Пилат презрительно улыбнулся, и я заметил, что столь же презрительна была легкая улыбка, скользнувшая по губам Мириам. А жена Пилата сидела затаив дыхание и словно оцепенев, а взгляд ее широко раскрытых глаз был устремлен вдаль Тут заговорил Амбивий:
— Каиафа утверждает — он говорил мне это не далее как вчера, — что рыбак обещает свести Бога с небес на землю и создать на земле новое царство, управлять которым будет сам Бог.
— А это значит — конец владычеству Рима, — перебил его я.
— Это придумали Каиафа и Анна, чтобы поссорить нас с Римом, — пояснила Мириам. — Это все ложь. Их выдумки.
Пилат кивнул и спросил:
— Но ведь в ваших древних книгах есть какое-то пророчество об этом? Вот его-то первосвященники и выдают за цели рыбака.
Мириам согласилась с ним и тут же процитировала все пророчество Я рассказываю об этом, чтобы показать, насколько глубоко изучил Пилат этот народ, который он так ревностно старался образумить.
— А я слышала другое, — продолжала Мириам. — Этот Иисус проповедует конец света и царство Божие, но не на земле, а на небесах.
— Мне доносили обо этом, — сказал Пилат — Это правда Иисус считает римские налоги справедливыми.
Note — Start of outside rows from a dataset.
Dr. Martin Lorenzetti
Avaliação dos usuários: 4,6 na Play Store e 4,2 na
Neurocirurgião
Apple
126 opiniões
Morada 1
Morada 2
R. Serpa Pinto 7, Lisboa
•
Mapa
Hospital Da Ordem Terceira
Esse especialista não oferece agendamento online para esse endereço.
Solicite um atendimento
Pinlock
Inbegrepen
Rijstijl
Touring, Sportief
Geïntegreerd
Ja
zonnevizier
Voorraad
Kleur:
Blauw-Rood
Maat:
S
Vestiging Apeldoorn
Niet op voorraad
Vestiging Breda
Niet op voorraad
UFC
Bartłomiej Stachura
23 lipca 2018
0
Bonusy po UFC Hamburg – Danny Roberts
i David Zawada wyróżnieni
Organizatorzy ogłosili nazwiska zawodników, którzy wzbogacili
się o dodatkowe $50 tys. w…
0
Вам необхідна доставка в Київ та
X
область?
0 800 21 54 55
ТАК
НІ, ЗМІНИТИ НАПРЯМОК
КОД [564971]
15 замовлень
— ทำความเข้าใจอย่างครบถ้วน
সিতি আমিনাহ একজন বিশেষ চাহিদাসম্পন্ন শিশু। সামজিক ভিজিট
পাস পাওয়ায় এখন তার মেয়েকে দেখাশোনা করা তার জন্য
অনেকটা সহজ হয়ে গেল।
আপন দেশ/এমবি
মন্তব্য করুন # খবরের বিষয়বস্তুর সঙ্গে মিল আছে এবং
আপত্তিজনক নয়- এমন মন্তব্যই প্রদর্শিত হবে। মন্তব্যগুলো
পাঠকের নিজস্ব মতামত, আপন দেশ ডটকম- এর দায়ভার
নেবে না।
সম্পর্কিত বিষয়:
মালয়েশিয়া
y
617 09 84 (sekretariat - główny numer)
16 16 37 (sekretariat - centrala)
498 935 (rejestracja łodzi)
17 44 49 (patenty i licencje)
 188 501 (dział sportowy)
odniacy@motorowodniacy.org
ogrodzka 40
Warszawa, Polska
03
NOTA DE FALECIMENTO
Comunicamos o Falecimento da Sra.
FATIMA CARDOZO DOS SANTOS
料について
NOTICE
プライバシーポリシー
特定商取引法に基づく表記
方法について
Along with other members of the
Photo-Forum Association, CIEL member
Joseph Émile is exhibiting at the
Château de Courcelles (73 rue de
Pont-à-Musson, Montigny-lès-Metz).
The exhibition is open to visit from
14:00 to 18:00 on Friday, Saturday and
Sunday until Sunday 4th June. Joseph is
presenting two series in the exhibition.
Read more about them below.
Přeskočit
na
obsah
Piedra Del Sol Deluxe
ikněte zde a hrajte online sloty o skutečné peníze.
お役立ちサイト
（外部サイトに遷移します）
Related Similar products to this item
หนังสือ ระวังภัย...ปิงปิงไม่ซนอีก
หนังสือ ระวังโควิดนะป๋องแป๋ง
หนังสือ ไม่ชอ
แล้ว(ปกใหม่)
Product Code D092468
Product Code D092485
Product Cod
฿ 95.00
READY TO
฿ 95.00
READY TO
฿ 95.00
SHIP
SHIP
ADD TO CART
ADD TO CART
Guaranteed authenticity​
Он утверждает, что Рим будет править до тех нор, пока не наступит конец света, а вместе с этим и конец всем земным правителям. Теперь мне ясно, какую игру ведет со мной Анна.
— Некоторые из его последователей утверждают даже, что это он сам и есть Бог, — сообщил Амбивий.
— Мне не передавали, чтобы он сам так говорил, — сказал Пилат.
— А почему бы нет? — едва слышно проронила его жена. — Почему бы нет? Ноги спускались на землю и раньше.
— Видишь ли, — сказал Пилат, — я знаю от верных людей, что после того, как этот Иисус сотворил чудо, накормив множество народу несколькими хлебцами и рыбками, безмозглые галилеяне хотели сделать его царем. И сделали бы, даже против его воли, но он, чтобы избавиться от них, бежал в горы. В чем же тут безумие? Он ведь понял, чем грозит ему их глупость.
— Однако Анна задумал то же самое и собирается обвести вас вокруг пальца, — сказала Мириам. — Они кричат, что он хочет стать царем иудейским, а это нарушение законов Рима, и, следовательно, Рим должен сам разделаться с Иисусом.
Пилат пожал плечами.
— Не царем иудейским, а скорее царем нищих или царем мечтателей. Иисус не дурак. Он мечтатель, но мечтает он не о земной власти. Желаю ему всяческой удачи на том свете, ибо там юрисдикция Рима кончается.
— Он утверждает, что всякая собственность — грех. Вот почему фарисеи тоже неистовствуют, — снова заговорил Амбивий.
Пилат весело засмеялся.
— Однако этот царь нищих и его нищие приверженцы все же не гнушаются собственностью, — пояснил он. — Посудите сами, ведь еще не так давно у них давно был свой казначей, хранивший их богатства. Его звали Иуда, и ходят слухи, что он запускал руку в общий кошелек, который ему доверили.